An early estimate has the median growth super fund returning 7.1% in 2018/19, which would be the tenth consecutive year of positive returns.
Superannuation funds are “poised” for a record-breaking tenth consecutive financial year of positive investment returns, according to research firm Chant West.
An early estimate has the ‘median growth fund’ – with 61% to 80% in growth assets, and in which most Australians have their super invested – returning 7.1% for the 2018/19 financial year.
“Fund members should be very pleased with a return in the order of 7.1%,” said Chant West senior investment research manager Mano Mohankumar.
“That’s more than 5.5% above the current rate of inflation – well above the typical long-term objective which is to beat inflation by 3.5%.”
Mohankumar said that super funds were growing the retirement savings of members well above increases in the cost of living, and had been doing so for a long time.

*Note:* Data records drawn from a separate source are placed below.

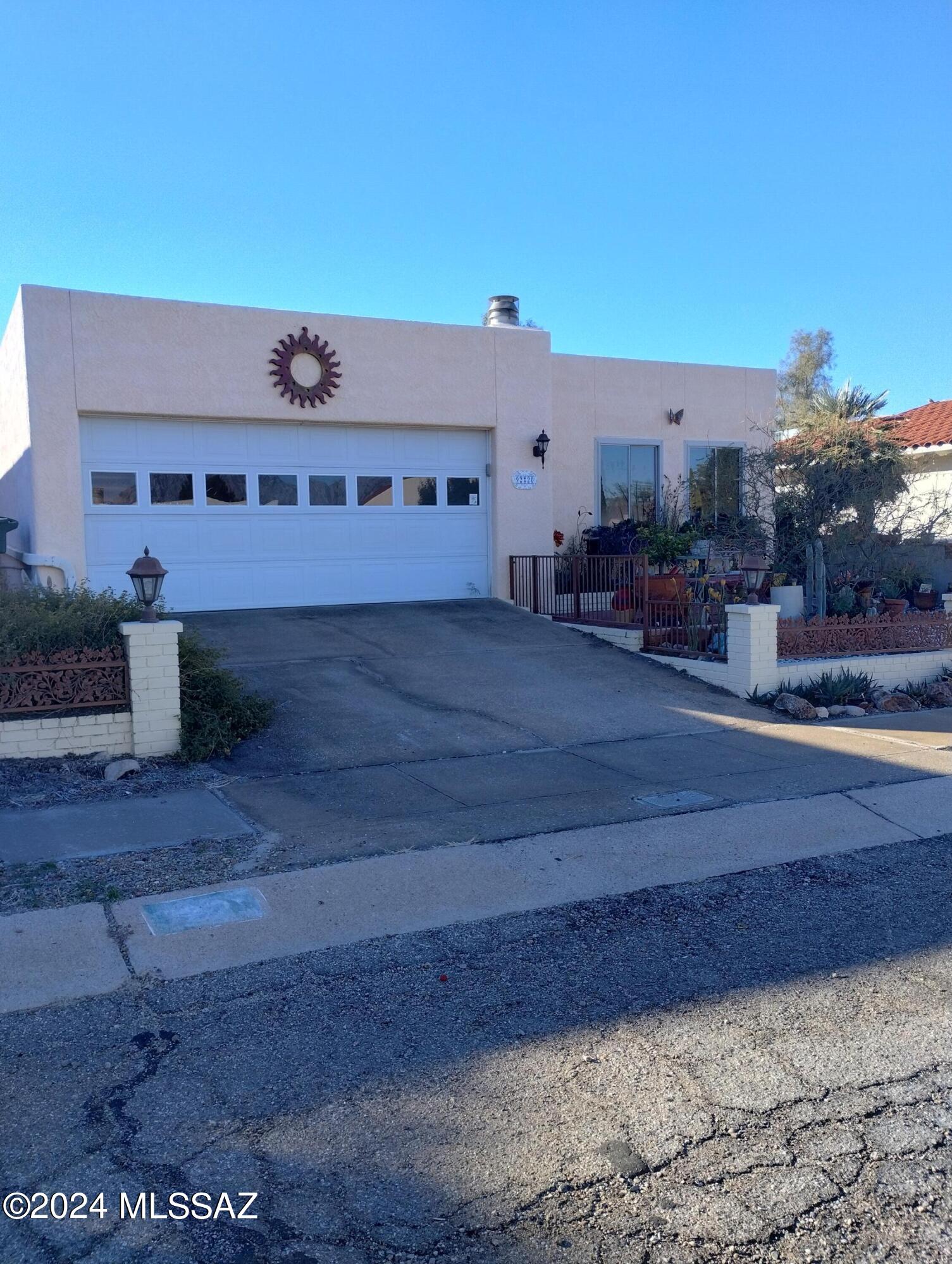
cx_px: 476
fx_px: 1025
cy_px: 632
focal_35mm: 28
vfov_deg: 63.4
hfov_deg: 49.8
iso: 100
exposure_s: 1/297
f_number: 1.8
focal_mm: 4.27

Though the 2018/19 returns haven’t reached the peaks of recent years, with the average return over the past 10 years at close to 9%.
“That’s a tremendous run, but we should remember that it really represents the recovery from the setback of the GFC, so it would be a mistake to assume it’s sustainable. Indeed, with many asset sectors looking to be fully valued or close to it, we’re expecting some challenging times ahead.”

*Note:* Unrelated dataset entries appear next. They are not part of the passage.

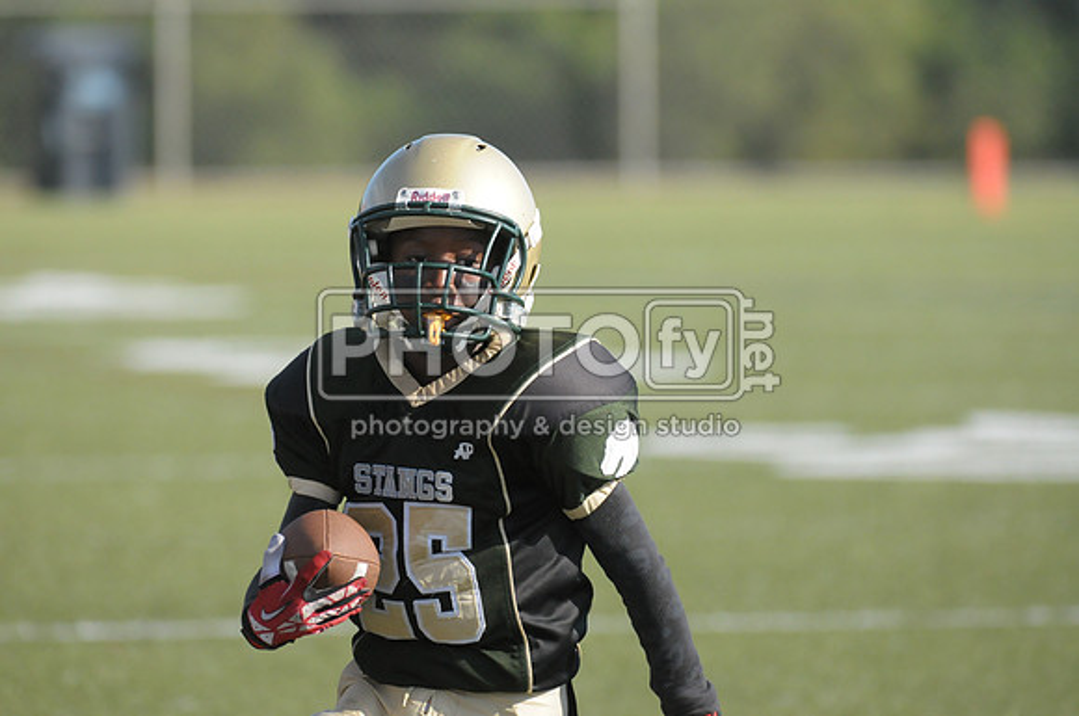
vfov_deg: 3.4
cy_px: 358
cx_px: 540
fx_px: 12122
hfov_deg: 5.1
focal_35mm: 405
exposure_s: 1/6400
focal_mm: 270
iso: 1600
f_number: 4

“The 2018/19 financial year has been a tale of two halves. Over the six months to December growth funds lost 2.4% but, since then, they’ve surged nearly 10% – largely on the back of strong share markets. However, we caution members not to get carried away because the global economic backdrop is still dogged by uncertainties.”

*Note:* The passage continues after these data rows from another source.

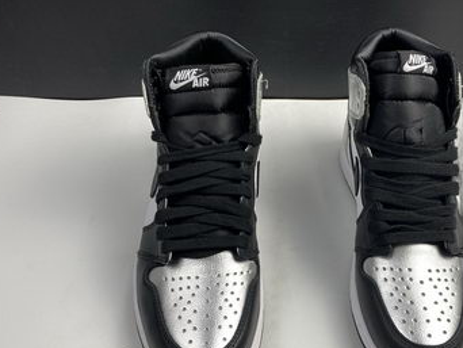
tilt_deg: -45.9
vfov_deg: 37.6
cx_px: 296
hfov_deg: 48.4
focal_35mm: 38
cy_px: 208
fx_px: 509
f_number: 1.8
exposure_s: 1/100
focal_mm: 4.25
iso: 40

“This year’s median return of 7.1% is a terrific result in the circumstances and, as always, some individual funds will have done better and some worse. This year’s top funds in our Growth category may report a return as high as 10%, which is about 8.5% above the inflation rate. Even funds at the bottom end of the range are likely to deliver respectable positive returns.”
As is often said, past performance isn’t an indicator of future performance.